Request → How do the lines below between the ones holding "RE-877, ends: 09:30 -> 09:00" and "Credentials stored as", inclusive, read? Give them again exactly, with no other lines.

(Data shown)

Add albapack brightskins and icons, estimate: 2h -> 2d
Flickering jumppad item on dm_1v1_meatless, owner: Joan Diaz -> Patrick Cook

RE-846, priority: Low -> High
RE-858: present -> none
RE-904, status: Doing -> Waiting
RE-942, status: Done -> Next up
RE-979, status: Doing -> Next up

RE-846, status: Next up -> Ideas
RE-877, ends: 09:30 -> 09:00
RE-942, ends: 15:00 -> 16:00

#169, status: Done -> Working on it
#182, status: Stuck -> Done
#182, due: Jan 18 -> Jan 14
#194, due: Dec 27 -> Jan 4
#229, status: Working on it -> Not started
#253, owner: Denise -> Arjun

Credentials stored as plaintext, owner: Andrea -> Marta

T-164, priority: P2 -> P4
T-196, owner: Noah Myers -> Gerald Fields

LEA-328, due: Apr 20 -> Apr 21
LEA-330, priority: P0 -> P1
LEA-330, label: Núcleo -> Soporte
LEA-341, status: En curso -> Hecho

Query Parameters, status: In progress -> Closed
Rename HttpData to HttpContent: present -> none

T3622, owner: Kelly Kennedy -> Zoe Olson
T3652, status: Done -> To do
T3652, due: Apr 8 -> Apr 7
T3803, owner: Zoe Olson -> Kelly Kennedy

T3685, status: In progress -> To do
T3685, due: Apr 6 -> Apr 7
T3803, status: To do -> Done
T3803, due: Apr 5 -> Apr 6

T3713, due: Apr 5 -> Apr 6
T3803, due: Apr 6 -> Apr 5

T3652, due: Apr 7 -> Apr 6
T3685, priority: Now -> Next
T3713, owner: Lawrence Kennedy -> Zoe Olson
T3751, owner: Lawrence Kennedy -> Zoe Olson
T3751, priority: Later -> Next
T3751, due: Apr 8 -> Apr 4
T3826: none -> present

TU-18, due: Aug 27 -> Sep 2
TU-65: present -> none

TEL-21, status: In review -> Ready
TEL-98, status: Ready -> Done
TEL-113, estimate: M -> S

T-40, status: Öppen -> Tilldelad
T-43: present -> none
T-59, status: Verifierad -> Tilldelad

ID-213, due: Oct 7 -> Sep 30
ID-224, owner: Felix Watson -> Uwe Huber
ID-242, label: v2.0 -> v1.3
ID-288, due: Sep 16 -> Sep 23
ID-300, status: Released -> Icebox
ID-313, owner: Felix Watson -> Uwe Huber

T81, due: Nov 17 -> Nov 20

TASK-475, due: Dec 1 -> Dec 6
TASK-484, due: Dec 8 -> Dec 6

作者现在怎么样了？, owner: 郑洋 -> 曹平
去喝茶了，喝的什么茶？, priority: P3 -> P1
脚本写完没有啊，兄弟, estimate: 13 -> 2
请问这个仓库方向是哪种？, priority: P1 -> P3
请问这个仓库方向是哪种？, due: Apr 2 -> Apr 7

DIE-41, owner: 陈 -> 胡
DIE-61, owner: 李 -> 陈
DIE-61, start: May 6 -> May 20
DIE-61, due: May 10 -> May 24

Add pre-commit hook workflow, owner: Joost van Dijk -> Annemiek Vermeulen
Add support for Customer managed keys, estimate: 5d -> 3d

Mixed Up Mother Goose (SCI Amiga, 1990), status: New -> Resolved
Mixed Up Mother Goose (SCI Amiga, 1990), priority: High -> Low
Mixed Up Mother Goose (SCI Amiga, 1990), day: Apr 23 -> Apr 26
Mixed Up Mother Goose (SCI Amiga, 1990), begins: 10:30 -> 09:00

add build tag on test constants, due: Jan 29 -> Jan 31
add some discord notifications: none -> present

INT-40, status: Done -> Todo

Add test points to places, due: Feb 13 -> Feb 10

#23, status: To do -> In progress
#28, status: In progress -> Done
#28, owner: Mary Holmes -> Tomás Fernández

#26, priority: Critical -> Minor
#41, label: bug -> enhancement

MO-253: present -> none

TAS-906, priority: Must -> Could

(End Data shown)

Answer to the problem →
RE-877, ends: 09:30 -> 09:00
RE-942, ends: 15:00 -> 16:00

#169, status: Done -> Working on it
#182, status: Stuck -> Done
#182, due: Jan 18 -> Jan 14
#194, due: Dec 27 -> Jan 4
#229, status: Working on it -> Not started
#253, owner: Denise -> Arjun

Credentials stored as plaintext, owner: Andrea -> Marta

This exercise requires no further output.